** Task statement **
In the entries below, count the lines that include the word "clientes" and reply with the number alone.

** Dataset entries **
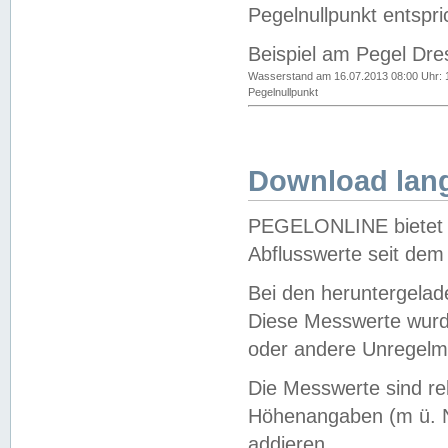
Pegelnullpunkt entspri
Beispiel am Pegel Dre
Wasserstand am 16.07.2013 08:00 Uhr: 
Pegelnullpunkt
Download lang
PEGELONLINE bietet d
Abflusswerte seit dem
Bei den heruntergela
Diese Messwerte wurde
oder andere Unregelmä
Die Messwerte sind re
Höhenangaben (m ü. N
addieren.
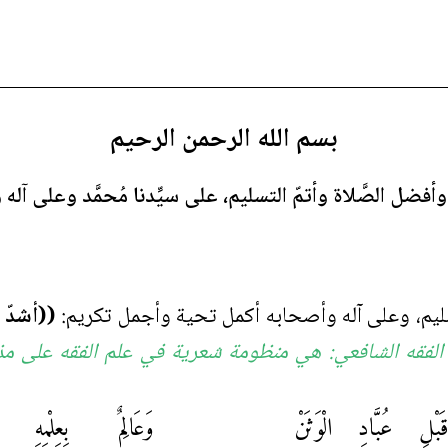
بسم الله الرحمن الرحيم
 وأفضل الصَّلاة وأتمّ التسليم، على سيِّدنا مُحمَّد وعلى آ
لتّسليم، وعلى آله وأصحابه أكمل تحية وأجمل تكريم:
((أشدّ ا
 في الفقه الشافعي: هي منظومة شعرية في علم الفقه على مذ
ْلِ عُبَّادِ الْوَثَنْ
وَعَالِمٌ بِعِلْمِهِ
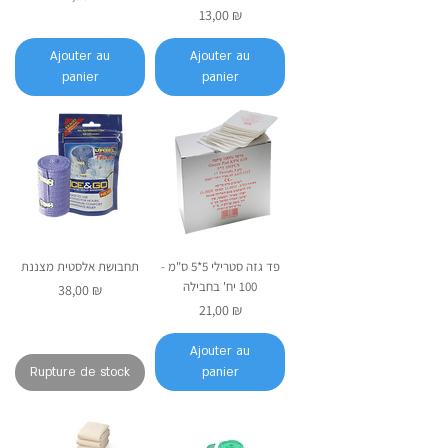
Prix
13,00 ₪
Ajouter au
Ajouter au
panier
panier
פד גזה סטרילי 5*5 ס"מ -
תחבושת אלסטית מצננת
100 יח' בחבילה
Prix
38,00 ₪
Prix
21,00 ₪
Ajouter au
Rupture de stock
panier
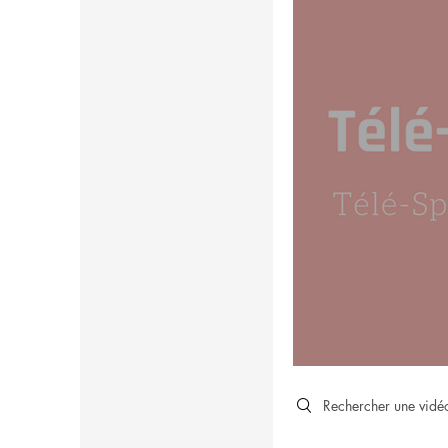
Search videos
--
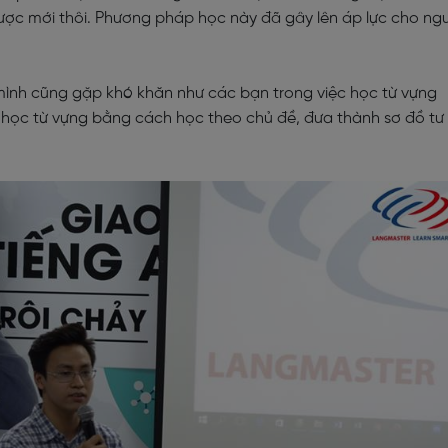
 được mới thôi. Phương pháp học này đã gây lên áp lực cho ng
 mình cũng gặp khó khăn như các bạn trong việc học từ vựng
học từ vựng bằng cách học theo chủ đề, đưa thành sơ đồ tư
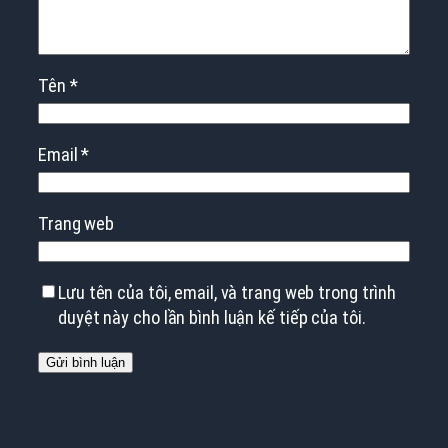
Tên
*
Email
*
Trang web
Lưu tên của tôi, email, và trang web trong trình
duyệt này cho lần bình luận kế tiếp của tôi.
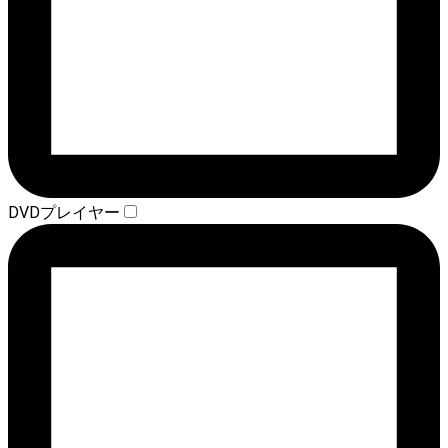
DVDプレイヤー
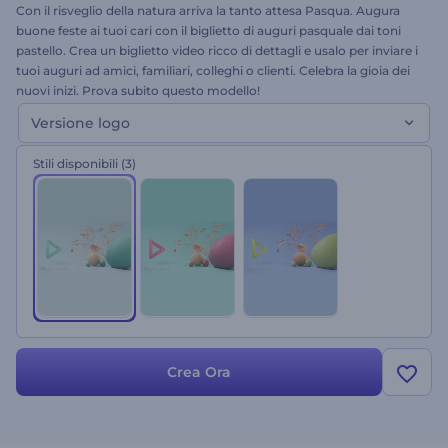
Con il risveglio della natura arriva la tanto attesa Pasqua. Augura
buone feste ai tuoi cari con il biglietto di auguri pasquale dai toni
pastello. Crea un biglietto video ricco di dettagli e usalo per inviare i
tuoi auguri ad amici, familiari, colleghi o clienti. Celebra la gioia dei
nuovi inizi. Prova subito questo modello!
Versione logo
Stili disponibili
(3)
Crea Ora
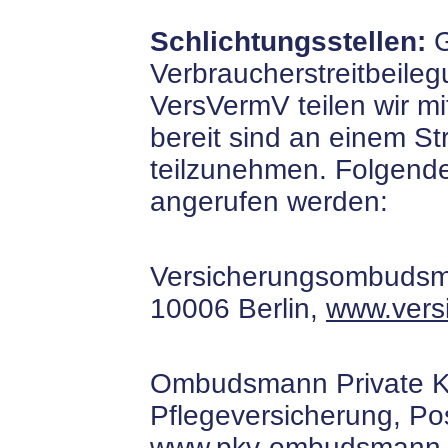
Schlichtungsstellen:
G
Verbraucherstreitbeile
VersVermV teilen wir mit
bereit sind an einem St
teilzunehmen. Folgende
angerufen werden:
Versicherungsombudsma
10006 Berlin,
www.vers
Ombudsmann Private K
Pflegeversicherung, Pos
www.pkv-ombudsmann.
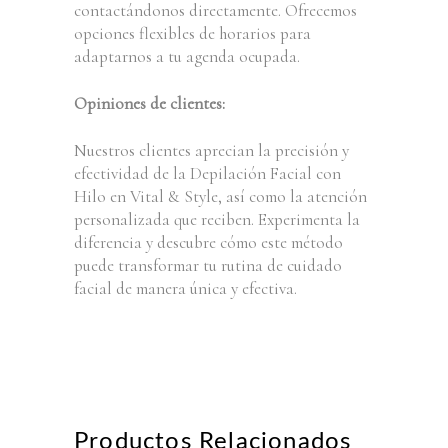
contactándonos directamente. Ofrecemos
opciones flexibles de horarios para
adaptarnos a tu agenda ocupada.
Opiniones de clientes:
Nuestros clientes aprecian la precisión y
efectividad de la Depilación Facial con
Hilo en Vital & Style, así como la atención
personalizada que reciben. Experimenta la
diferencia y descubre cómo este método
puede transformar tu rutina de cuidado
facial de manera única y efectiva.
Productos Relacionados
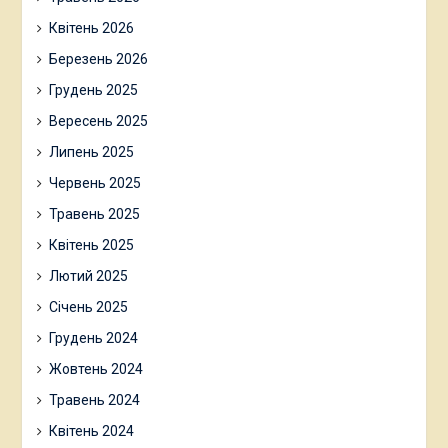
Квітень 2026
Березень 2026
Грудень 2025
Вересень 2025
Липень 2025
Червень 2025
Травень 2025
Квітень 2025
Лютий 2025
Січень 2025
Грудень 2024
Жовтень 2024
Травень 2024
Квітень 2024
---
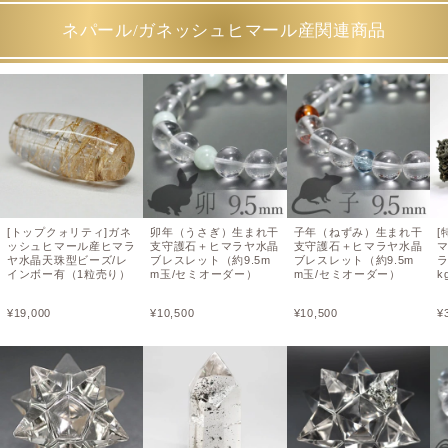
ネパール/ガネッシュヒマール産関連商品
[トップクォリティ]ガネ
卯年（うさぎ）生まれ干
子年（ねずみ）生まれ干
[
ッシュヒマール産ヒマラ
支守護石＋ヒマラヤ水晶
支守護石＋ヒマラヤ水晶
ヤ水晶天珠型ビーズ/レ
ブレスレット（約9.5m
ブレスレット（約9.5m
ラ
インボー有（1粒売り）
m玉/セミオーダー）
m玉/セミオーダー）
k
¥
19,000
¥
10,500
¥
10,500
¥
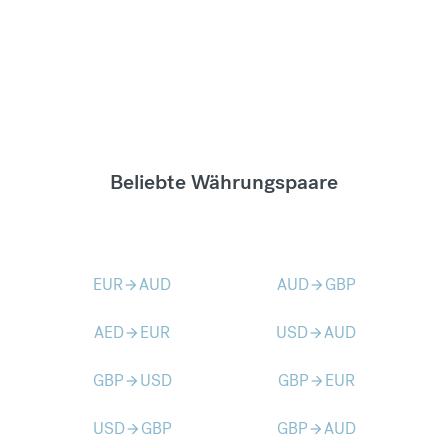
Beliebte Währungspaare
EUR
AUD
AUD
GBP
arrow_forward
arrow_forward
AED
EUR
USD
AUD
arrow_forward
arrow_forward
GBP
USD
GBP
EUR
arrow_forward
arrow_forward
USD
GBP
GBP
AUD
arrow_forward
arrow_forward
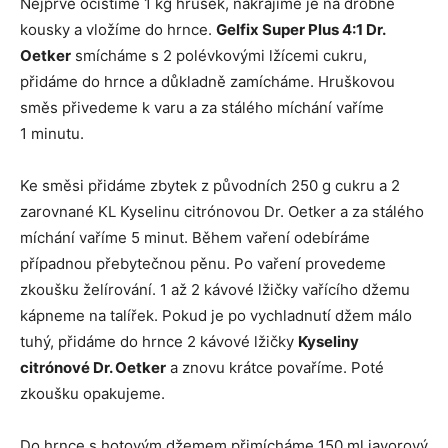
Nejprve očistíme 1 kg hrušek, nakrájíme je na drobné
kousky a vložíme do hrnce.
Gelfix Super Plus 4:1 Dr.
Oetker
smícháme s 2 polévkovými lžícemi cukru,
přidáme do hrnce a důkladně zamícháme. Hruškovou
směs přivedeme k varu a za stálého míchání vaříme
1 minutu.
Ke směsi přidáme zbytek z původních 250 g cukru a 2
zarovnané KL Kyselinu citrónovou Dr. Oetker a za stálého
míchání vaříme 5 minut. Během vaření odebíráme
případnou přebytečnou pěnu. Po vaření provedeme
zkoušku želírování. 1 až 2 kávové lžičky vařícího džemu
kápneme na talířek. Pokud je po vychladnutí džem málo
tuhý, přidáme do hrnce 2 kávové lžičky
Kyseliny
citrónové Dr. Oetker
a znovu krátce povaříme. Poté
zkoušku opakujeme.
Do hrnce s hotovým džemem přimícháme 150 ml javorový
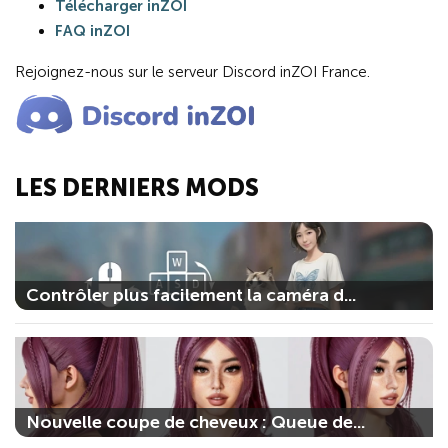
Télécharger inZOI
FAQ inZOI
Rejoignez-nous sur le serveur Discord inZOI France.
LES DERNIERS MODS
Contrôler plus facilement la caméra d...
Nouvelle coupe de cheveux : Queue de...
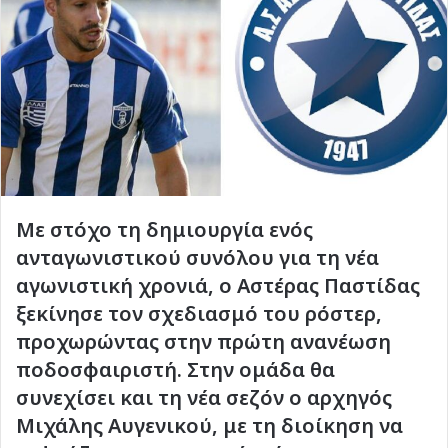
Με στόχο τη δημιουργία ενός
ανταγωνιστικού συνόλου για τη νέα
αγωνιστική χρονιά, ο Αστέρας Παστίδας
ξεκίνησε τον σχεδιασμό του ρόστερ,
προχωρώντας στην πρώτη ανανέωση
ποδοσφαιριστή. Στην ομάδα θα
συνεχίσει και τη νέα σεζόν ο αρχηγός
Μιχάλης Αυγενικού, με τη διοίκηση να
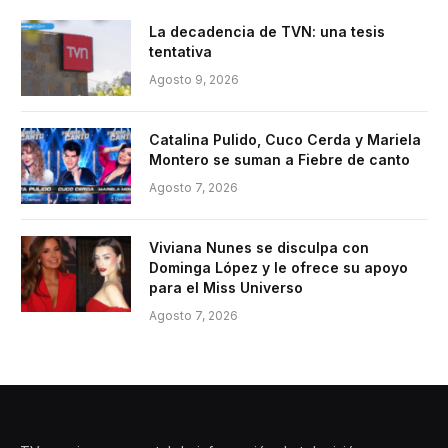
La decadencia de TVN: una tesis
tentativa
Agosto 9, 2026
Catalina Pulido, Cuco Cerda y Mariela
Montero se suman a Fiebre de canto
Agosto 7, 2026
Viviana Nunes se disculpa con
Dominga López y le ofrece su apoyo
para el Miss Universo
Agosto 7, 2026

** Output for this task **
2